We love working in Oakland. It’s the scrappy city by the bay. It’s one of the most diverse cities in the nation, it has the best weather in the bay area and it’s alive with creativity and culture. From the bustling Chinatown to the industrious Jack London District to the quiet of the hills, Oakland is an incredible place to work, live and play.
Even when it wasn’t trendy to do so the President of Cutting Edge Capital, John Katovich, raised his family in Oakland and has been involved in so many active ways to strengthen it’s local economy over the years. When our lease came up for renewal we searched across the east bay, but ultimately decided we wanted to stay in Oakland, stay downtown, and be a part of Oakland’s newest chapter. Signing a new lease wasn’t easy, or cheap. Our rent increased 24% to stay in downtown, a place that just a decade ago was begging to find tenants to fill office space. But the times have changed: gourmet restaurants, hip co-working spaces, breweries, locally sourced retail and upscale coffee shops abound. The din of construction is constantly in the background as buildings are bought, improved and filled at top dollar. Oakland is for sure an exciting place to be, but the changes are also terrifying. What will happen to the communities that have been here for generations? Will locals be able to find jobs, or will they be pushed out like so many communities across the country affected by gentrification? Will incoming middle and upper class residents understand the landscape, the culture and the history of the place they are flocking to? With increased rents for businesses, will goods and services be priced so high that “old” residents can’t afford them anymore?

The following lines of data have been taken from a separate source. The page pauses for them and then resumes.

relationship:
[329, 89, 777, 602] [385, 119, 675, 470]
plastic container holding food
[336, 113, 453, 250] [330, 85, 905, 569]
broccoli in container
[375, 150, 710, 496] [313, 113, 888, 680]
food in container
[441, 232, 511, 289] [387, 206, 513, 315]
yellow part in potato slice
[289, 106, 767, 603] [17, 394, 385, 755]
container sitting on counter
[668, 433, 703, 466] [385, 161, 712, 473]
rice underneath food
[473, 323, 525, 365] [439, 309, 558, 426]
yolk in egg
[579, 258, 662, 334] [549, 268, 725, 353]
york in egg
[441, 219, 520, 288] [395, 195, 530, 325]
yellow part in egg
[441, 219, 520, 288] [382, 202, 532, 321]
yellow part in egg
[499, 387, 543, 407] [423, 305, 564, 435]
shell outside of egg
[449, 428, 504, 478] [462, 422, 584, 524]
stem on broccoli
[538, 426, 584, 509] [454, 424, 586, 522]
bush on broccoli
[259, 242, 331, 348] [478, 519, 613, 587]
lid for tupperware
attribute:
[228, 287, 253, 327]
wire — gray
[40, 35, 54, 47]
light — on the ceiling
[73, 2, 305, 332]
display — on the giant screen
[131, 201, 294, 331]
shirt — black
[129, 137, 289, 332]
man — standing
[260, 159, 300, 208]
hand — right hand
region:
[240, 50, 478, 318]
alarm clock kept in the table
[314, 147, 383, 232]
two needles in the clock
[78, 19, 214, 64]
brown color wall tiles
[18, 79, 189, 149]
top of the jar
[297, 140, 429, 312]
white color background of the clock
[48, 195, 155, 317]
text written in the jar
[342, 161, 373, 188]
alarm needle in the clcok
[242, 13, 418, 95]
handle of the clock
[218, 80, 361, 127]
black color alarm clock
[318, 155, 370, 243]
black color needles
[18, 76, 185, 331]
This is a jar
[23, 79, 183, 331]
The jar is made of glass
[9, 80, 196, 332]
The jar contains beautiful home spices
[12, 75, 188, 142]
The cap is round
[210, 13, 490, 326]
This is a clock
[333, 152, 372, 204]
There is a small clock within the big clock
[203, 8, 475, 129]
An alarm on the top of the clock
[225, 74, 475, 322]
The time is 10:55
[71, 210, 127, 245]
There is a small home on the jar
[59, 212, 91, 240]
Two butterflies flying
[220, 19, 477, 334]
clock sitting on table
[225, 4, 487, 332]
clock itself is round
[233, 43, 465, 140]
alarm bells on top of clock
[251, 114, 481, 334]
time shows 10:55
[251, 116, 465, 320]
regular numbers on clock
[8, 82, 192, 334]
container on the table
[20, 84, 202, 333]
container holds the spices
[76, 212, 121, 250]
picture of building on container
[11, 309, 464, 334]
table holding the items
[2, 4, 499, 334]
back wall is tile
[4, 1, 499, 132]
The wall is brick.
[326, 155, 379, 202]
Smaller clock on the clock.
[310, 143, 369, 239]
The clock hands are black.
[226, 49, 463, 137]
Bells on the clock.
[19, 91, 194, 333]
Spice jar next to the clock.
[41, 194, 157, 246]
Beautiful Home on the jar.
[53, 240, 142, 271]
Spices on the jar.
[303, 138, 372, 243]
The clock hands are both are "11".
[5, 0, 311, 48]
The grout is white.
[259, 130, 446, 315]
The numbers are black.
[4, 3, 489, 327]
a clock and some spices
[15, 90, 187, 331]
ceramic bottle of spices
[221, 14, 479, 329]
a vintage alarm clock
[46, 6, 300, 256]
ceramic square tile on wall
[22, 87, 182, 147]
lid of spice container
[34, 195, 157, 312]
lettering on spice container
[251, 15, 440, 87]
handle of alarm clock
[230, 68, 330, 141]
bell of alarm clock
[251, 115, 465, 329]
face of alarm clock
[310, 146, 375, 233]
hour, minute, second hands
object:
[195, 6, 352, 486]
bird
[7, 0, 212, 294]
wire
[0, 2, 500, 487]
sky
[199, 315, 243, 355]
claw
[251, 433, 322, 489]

Shortly after we signed our lease renewal the news broke that Uber purchased the old Sears building a few blocks away … for over $120 million dollars. Naturally this has started a wave of questions and concerns about the changing business landscape of Oakland. As large companies choose to relocate to the sunny side of the bay we wonder has the gentrification nightmare truly arrived on Main Street? Can we grow a strong middle class for residents that already live in Oakland? While there are a lot of reasons to fear these changes we see some hopeful signs that Oakland can respond to these challenges in a more thoughtful and intentional way.
We recently sat down with the Democracy Collaborative and were inspired by their approach to strengthen local supply chains as a direct response to the challenges of rapid growth. Recognizing the inequality in gentrified growth models (to play you have to have a four year degree, at least), they explore ways to build resilience, equality and opportunity for economically marginalized communities. They forge alliances and communication between experts, researchers, policymakers, community foundations, businesses, local leaders and grassroots organizations to build the local work force to supply services and goods to large “anchor” institutions (think local government, universities, and hospitals). As stated by the Democracy collaborative they are working with these anchors in “making a commitment to consciously apply their long-term, place-based economic power, in combination with their human and intellectual resources, to better the long-term welfare of the communities in which they are anchored.”